Logic and Reasoning Flashcards

Flashcards for reviewing key concepts in logic and reasoning.

Hypothetico-Deductive Method

A method in science and everyday reasoning where a hypothesis is tested by deducing an observational prediction and determining if it is borne out.

Auxiliary Hypotheses

Implicit assumptions needed for a conclusion when testing a hypothesis. Examples include proper testing conditions and theoretical background knowledge.

Alternative Hypotheses

A rival hypothesis that could also explain the same observational prediction as the main hypothesis.

Prior Probability

The probability that a hypothesis is true before considering any test of that hypothesis.

Crucial Experiment (experimentum crucis)

A test that favors one of two competing hypotheses and definitively rules out the other.

AD HOC Revision

An arbitrary change made solely to save a hypothesis from unfavorable experimental results, without independent testability or new predictions.

Conditional Arguments

A compound sentence where the truth of one clause (the consequent) is conditional on the truth of the other (the antecedent).

Antecedent

The part of a conditional statement that follows "if"; expresses a condition that must be met.

Consequent

The part of a conditional statement that follows "then"; expresses the outcome if the antecedent is true.

Truth Functional Connective

The truth of the conditional is determined by the truth of its component sentences.

Modus Ponens

Affirming the Antecedent: If P then Q, P, Therefore Q

Modus Tollens

Denying the Consequent: If P then Q, Not Q, Therefore not P

Fallacy of Affirming the Consequent

Premises can be true and yet conclusion false. If P then Q, Q, Therefore, P

Fallacy of Denying the Antecedent

Premises can be true and yet conclusion false. If P then Q, Not P, Therefore, not Q

Disjunctive Syllogism

P or Q, Not P, Therefore, Q

Hypothetical Syllogism

If P then Q, If Q then R, Therefore, If P then R

Constructive Dilemma

P or R, If P then Q, If R then S, Therefore, Q or S

Destructive Dilemma

If P then Q, If R then S, Not Q or not S, Therefore, not P or not R

De Morgan’s law

~(p * q) = ~p v ~q, ~(p v q) = ~p * ~q, p * q = ~(~p v ~q), p v q = ~(~p * ~q)

Tautology

A structure which is always logically true–it has all truths in the truth table.

Self-Contradictions

A structure which is always logically false–it has all falses in the truth table.

Corresponding Conditional

Has as its antecedent the conjunction of all the premises and as its consequent the conclusion.

A

Every S is a P (Affirmative Universal Generalization)

E

No S is a P (Negative Universal Generalization)

I

Some S is a P (Affirmative Particular Generalization)

O

Some S is not P (Negative Particular Generalization)

Contradictory

If one True the other is False.

Contrary

Both sentences cannot be True, but both can be False.

Subcontrary

Could both be True, but cannot both be False.

Existential Import

Assuming that [SiP & SoP] have true things and some things don’t exist.

Quality

Whether the sentence is “affirmative” (A & I) or “negative” (E & O).

Complement

The complement of a class is the class of all things that are not the original class.

Obversion

Process that produces a logically equivalent sentence; can be used for AEIO. eg.
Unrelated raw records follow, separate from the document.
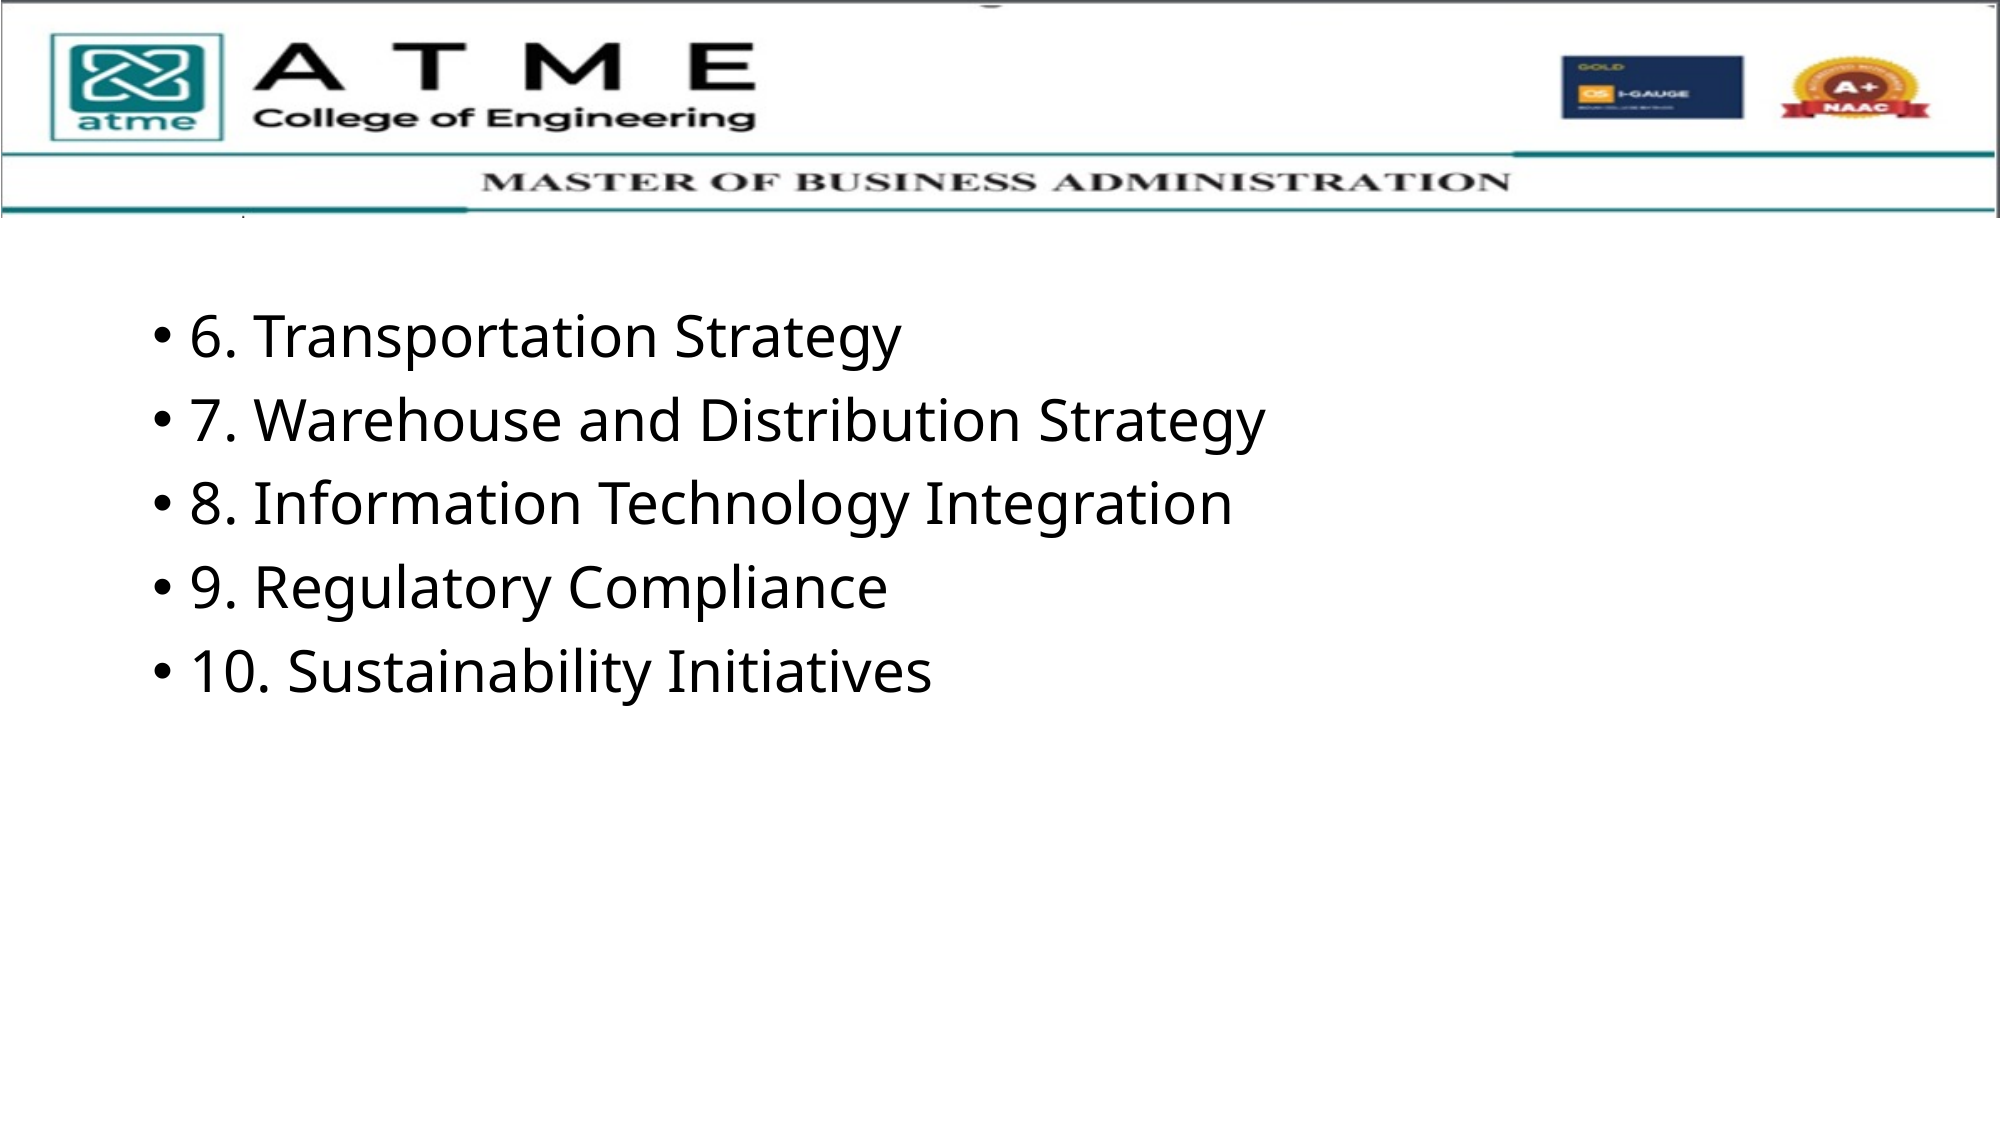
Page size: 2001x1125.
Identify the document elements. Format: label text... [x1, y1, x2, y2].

picture [1, 0, 2000, 218]
list 6. Transportation Strategy 7. Warehouse and Distribution Strategy 8. Information Technology Integration 9. Regulatory Compliance 10. Sustainability Initiatives [137, 299, 1863, 1014]
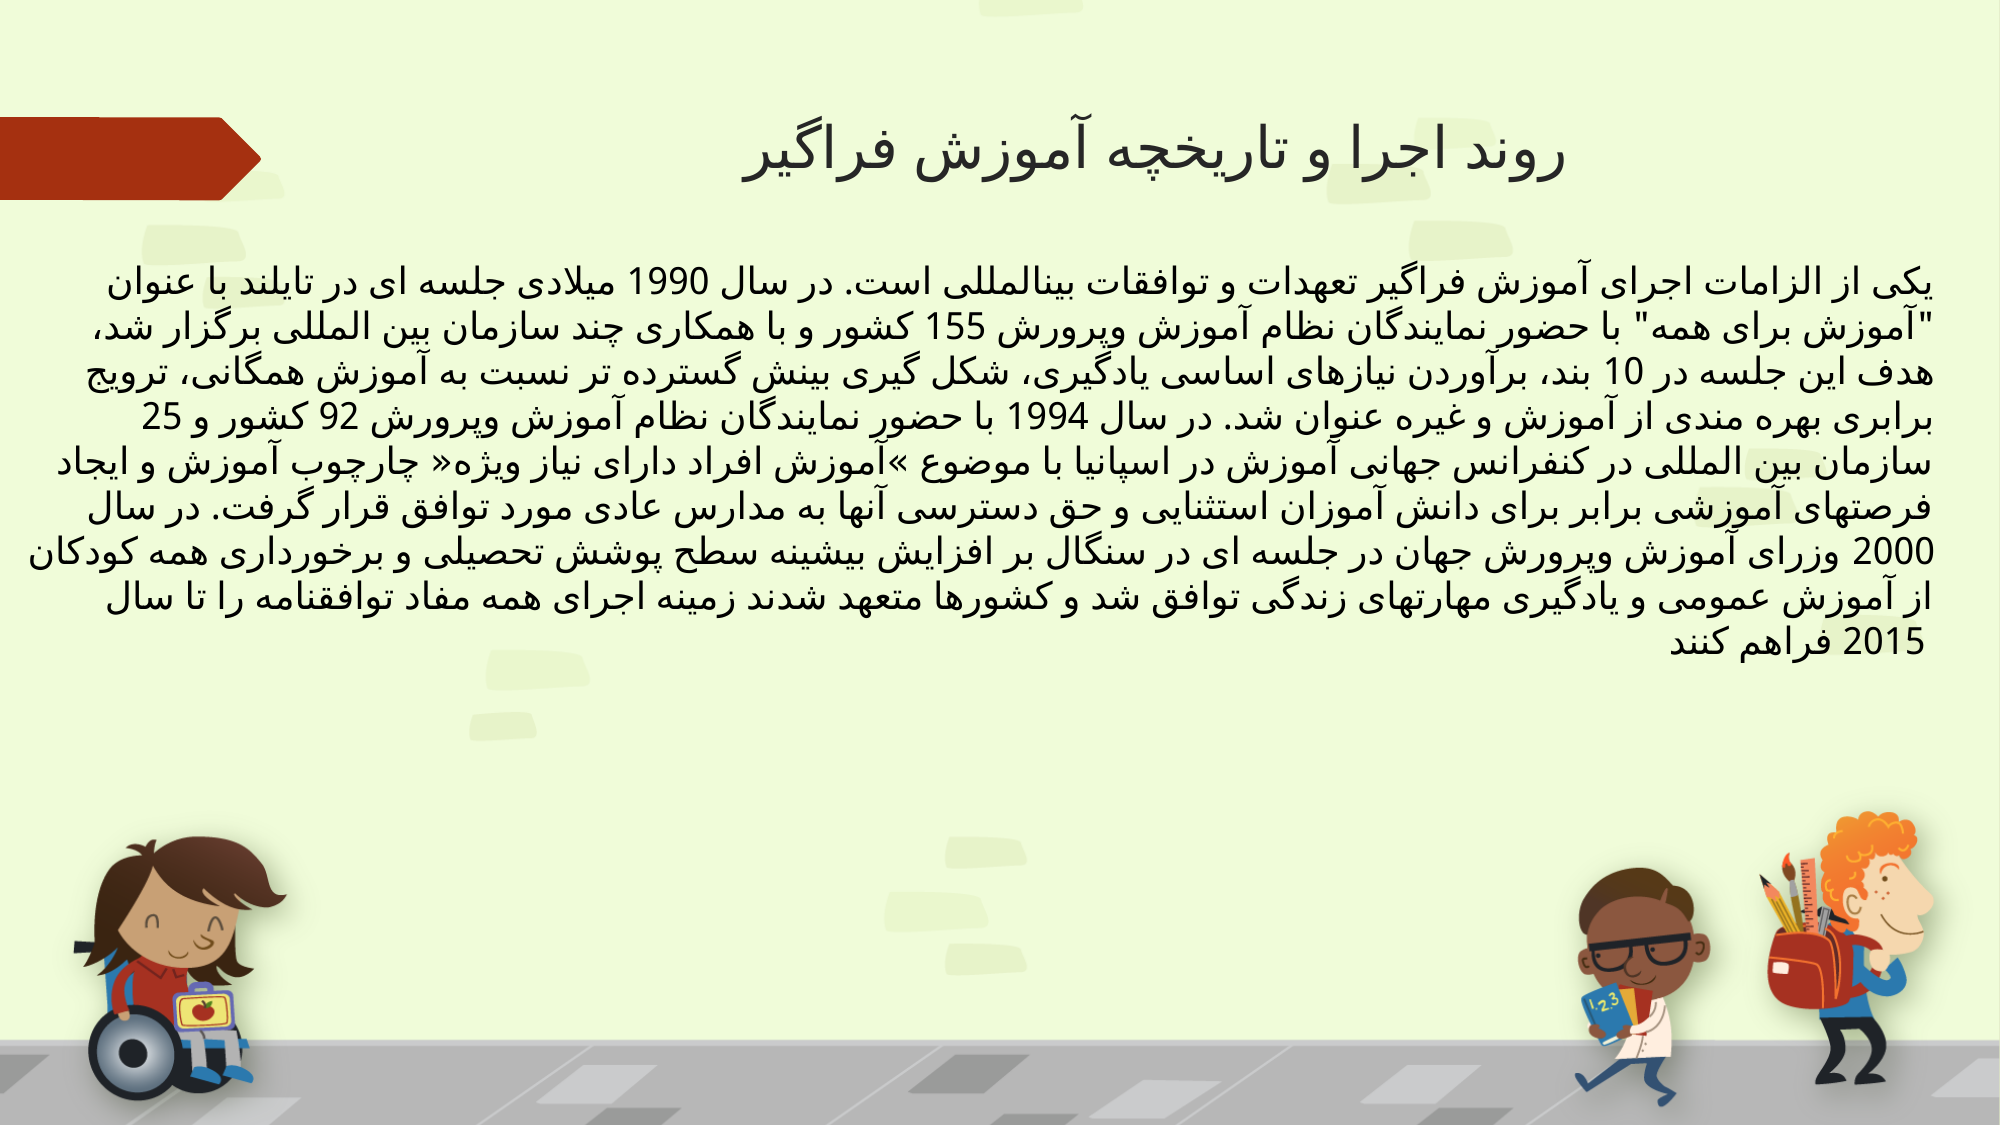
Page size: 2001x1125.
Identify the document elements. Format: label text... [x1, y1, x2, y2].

picture [0, 0, 2000, 1125]
title روند اجرا و تاریخچه آموزش فراگیر [425, 102, 1888, 249]
text_box یکی از الزامات اجرای آموزش فراگیر تعهدات و توافقات بینالمللی است. در سال 1990 میلادی جلسه ای در تایلند با عنوان "آموزش برای همه" با حضور نمایندگان نظام آموزش وپرورش 155 کشور و با همکاری چند سازمان بین المللی برگزار شد، هدف این جلسه در 10 بند، برآوردن نیازهای اساسی یادگیری، شکل گیری بینش گسترده تر نسبت به آموزش همگانی، ترویج برابری بهره مندی از آموزش و غیره عنوان شد. در سال 1994 با حضور نمایندگان نظام آموزش وپرورش 92 کشور و 25 سازمان بین المللی در کنفرانس جهانی آموزش در اسپانیا با موضوع »آموزش افراد دارای نیاز ویژه« چارچوب آموزش و ایجاد فرصتهای آموزشی برابر برای دانش آموزان استثنایی و حق دسترسی آنها به مدارس عادی مورد توافق قرار گرفت. در سال 2000 وزرای آموزش وپرورش جهان در جلسه ای در سنگال بر افزایش بیشینه سطح پوشش تحصیلی و برخورداری همه کودکان از آموزش عمومی و یادگیری مهارتهای زندگی توافق شد و کشورها متعهد شدند زمینه اجرای همه مفاد توافقنامه را تا سال 2015 فراهم کنند [0, 249, 1950, 670]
Change quality of sentence and Change predicate term, P, to its complement, non-P

Contraposition

Process that produces a logically equivalent sentence; can be used for A & O only. Switch subject and predicate terms (P ←→ S) and Change both S & P to their complement (eg. S ←→ nonS)

Conversion

Process that produces a logically equivalent sentence; can be used for E & I only. Switch S and P

Categorical Syllogism

3 terms occur. The “middle term” (“M”) occurs once in each premise; the “end terms” appear once in a premise.

Fallacy of Distributed Middle

M distribution repeats.

Distribution

What the sentence is trying to say about every member in a class.

Quasi-Syllogism

Has one universal categorical premise and a second premise that is a singular sentence.

Relational Logic

Validity of arguments depends on formal properties of relationships.

Transitive Properties

if a stands in a particular relation to b, and b stands in that same relation to c, then a also stands in that relation to c.

Intransitive

if a stands in a particular relation to b, and b stands in that same relation to c, a cannot stand in the relation to c–it is ruled out.

Nontransitive

if a stands in a particular relation to b, and b stands in that same relation to c, then it is an open question whether a stands in that relation c (it either could or could not).

Symmetric

if a stands in a particular relation to b, then b also stands in that same relation to a.

Asymmetric

if a stands in a particular relation to b, then b cannot stand in that relation to a.

Nonsymmetric

if a stands in a particular relation to b, then it is an open question whether b stands in that relation to a.

Reflexive

a relationship a thing does have to itself.

Irreflexive

a relationship that a thing cannot have to itself.

Nonreflexive

an individual may or may not bear such a relation to itself.